In the March Budget, Chancellor Rishi Sunak announced that £100million would be used to fund a taskforce of 1,000 investigators in HM Revenue & Customs to crack down on the misuse of the furlough and self-employment income support schemes. 

Federation of Small Businesses national vice chair Martin McTague said: ‘When they created Bounce Back Loans last summer, the Government and British Business Bank were faced with an extremely difficult task: getting cash into as many of these small firms as possible, as quickly as possible, whilst rightly doing all they could to shut out fraudsters in a fast-moving situation.

‘After weeks of the original interruption loan scheme simply not working for the smallest firms most in need, hold ups with the bounce back programme would have been catastrophic.’

David Clarke, chairman of the Fraud Advisory Panel charity and the former head of the police’s National Fraud Intelligence Bureau, said: ‘We forecast that crooks would use middle men to help them commit fraud to get their hands on taxpayer-backed loans. ‘

Being transparent and publishing who received these loans as we called for is crucial.’
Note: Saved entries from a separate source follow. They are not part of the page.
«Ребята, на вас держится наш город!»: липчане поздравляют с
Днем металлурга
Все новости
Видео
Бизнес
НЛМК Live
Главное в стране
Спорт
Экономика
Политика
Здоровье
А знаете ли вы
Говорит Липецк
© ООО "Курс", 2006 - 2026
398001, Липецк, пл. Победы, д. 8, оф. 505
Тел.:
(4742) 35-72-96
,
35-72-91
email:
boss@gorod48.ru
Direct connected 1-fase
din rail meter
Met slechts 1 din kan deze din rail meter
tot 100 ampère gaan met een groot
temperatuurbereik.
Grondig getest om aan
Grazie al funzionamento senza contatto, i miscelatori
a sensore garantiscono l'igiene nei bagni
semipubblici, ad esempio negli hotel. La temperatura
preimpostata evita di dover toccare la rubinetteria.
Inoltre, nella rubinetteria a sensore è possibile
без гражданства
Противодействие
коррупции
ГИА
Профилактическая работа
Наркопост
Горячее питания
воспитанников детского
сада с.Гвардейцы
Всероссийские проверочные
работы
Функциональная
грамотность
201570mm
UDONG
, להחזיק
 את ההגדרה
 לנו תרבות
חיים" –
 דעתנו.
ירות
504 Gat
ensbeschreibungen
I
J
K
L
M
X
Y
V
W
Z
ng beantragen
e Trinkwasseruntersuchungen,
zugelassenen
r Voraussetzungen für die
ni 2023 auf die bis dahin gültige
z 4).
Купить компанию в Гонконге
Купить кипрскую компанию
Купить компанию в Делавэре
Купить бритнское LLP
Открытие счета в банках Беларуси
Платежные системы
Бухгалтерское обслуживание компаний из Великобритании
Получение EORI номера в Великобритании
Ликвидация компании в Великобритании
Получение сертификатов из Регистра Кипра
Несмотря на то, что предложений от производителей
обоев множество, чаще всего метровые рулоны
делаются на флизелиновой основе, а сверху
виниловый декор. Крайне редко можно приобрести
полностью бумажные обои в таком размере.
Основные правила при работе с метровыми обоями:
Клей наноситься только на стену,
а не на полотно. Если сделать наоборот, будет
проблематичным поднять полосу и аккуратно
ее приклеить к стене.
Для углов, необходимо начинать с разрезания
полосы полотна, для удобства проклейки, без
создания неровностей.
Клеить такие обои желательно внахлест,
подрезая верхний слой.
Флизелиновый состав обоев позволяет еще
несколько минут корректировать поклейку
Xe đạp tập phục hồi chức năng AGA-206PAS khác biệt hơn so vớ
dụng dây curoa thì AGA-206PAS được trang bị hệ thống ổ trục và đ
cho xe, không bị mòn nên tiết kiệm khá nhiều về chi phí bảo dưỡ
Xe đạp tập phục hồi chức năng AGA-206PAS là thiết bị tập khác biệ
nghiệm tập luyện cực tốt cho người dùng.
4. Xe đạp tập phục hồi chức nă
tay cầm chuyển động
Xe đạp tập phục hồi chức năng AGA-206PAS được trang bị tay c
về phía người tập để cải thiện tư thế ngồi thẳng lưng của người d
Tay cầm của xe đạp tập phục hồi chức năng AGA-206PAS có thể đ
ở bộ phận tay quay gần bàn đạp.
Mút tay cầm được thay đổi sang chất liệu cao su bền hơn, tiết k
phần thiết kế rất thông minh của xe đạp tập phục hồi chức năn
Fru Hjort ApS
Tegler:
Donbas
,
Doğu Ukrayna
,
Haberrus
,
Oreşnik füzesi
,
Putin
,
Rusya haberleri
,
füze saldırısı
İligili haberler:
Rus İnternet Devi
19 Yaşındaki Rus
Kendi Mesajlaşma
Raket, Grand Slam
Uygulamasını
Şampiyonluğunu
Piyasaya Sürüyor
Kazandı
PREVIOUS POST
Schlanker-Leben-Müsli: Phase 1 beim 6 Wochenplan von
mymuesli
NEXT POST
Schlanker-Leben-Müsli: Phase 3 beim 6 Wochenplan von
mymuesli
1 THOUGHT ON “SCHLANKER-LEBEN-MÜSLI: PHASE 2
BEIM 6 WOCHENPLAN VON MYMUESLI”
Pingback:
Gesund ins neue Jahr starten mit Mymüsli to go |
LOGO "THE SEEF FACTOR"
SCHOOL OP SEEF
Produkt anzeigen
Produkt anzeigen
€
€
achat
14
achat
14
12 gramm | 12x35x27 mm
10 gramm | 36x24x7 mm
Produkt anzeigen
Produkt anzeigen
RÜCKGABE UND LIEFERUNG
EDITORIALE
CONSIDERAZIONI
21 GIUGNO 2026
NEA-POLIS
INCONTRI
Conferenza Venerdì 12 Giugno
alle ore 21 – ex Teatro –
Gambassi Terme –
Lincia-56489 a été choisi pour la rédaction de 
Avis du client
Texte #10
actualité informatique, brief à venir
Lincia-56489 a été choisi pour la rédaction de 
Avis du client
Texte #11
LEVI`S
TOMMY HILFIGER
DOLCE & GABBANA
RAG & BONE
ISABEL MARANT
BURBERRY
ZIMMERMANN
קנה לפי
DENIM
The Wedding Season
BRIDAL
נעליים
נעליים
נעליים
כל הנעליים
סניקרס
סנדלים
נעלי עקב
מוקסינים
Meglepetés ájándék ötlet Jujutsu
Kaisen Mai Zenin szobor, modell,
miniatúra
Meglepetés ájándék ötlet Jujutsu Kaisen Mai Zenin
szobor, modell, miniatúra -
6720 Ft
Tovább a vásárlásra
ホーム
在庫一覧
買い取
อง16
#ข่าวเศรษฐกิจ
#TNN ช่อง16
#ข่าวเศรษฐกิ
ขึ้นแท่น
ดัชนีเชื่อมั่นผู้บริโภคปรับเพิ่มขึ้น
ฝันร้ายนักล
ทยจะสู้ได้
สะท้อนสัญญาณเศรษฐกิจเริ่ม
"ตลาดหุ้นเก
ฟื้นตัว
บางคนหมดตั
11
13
He added: ‘My plea to whistleblowers is report anything that looks dodgy.’

Liberal Democrat Treasury spokesman Christine Jardine said: ‘People will be horrified to learn that the system many have relied on may have been abused by fraudsters.

‘The Government must ensure that people are not able to profit from abuse of the system.

‘We need to ensure checks and balances are proportionate and manageable for businesses, without being an open door for criminals. This is yet another reason why we need an urgent inquiry into the Government’s handing off every aspect of this crisis. Otherwise we risk seeing mistakes repeated time and again.’